Fast, expressive top-k matching
Abstract
Top-k matching is a fundamental problem underlying online advertising platforms, mobile social networks, etc. Distributed processes (e.g., advertisers) specify predicates, which we call subscriptions, for events (e.g., user actions) they wish to react to. Subscriptions define weights for elementary constraints on individual event attributes and do not require that events match all constraints. An event is multicast only to the processes with the k highest match scores for that event - this score is the aggregation of the weights of all constraints in a subscription matching the event. However, state-of-the-art approaches to top-k matching support only rigid models of events and subscriptions, which leads to suboptimal matches.

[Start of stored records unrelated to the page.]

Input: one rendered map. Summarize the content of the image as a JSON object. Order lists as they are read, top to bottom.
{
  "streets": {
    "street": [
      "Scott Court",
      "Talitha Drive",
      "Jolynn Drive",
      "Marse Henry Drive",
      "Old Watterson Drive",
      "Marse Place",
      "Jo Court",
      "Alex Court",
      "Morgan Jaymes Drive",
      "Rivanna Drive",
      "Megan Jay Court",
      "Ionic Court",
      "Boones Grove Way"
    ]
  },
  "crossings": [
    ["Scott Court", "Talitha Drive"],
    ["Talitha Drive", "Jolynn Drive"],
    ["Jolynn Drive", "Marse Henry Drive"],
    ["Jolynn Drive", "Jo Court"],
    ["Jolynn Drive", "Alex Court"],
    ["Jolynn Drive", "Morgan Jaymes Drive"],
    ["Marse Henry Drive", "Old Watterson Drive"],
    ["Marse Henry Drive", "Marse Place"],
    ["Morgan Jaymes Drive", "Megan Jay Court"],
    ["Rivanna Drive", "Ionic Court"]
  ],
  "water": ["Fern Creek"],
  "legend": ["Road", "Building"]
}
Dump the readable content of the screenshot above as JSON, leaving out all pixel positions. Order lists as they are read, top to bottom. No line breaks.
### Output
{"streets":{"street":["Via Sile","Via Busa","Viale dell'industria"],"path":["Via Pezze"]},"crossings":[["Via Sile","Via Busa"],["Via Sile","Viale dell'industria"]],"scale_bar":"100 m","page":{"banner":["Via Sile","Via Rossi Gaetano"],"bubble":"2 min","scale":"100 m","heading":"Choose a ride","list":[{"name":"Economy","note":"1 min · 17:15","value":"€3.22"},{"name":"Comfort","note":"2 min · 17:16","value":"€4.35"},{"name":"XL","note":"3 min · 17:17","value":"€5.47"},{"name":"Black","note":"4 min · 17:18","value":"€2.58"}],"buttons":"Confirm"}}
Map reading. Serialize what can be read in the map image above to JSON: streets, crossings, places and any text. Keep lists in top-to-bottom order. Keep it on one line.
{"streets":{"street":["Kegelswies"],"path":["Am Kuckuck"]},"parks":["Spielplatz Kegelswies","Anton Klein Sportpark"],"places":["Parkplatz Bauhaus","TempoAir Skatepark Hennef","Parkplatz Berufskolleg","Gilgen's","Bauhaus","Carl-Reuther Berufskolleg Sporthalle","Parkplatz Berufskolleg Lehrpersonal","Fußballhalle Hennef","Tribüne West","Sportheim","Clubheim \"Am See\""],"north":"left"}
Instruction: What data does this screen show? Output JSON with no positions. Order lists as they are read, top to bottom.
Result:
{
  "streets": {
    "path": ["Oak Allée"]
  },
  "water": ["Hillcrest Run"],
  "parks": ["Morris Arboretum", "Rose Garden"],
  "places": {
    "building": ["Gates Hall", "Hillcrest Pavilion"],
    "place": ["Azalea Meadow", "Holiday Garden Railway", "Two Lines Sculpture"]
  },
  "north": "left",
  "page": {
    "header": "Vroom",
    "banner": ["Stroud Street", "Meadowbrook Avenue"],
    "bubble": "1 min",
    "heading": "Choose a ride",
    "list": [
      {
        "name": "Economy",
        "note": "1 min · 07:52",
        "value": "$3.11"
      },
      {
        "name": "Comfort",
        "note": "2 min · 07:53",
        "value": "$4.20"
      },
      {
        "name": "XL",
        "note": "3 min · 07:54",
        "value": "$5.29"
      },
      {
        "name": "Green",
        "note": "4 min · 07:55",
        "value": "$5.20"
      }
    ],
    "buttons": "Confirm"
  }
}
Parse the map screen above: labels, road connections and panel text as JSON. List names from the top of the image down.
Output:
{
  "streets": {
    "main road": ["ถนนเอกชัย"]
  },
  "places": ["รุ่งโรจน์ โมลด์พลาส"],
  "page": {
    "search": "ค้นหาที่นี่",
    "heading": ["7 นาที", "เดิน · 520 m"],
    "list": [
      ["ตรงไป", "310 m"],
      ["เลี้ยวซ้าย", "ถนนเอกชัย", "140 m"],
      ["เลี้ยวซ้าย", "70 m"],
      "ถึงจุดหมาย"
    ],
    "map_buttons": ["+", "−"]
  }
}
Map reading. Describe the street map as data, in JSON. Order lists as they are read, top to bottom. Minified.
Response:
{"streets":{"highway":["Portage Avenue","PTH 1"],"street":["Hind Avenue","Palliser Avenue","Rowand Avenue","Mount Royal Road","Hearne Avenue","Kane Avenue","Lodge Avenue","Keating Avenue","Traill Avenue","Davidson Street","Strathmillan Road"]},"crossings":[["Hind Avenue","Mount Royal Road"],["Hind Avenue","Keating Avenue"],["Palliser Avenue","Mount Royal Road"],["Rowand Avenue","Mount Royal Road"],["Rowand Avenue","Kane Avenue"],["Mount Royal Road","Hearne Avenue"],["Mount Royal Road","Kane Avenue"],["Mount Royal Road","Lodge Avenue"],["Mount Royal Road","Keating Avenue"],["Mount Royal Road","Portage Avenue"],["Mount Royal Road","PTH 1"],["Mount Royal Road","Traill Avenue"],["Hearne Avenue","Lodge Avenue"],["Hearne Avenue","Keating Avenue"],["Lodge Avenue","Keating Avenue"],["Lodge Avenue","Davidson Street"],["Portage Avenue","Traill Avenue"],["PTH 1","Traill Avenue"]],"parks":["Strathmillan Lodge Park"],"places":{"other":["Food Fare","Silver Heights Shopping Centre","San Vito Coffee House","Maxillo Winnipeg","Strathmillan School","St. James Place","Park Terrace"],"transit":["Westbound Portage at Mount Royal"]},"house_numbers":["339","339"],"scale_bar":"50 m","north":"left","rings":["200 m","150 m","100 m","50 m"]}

We present a novel model of weighted top-k matching which is more expressive than the state-of-the-art, and a corresponding efficient algorithm. Our model supports attributes with intervals, weights specified by producers of events or by subscriptions, negative weights, prorating of matched constraints, and the ability to vary scores dynamically with system parameters. Our algorithm exhibits time and space complexities which are competitive with state-of-the-art algorithms regardless of our added expressiveness - O(M logN+S log k) and O(MN +k) respectively, with N the number of constraints, M the number of event attributes, and S the number of matching constraints. Through empirical evaluation with both statistically generated and real-world data we demonstrate that our algorithm is (a) equally or more efficient and scalable than the state-ofthe art without exploiting our added expressiveness, and it (b) significantly outperforms existing approaches upgraded - if possible at all - to match our expressiveness.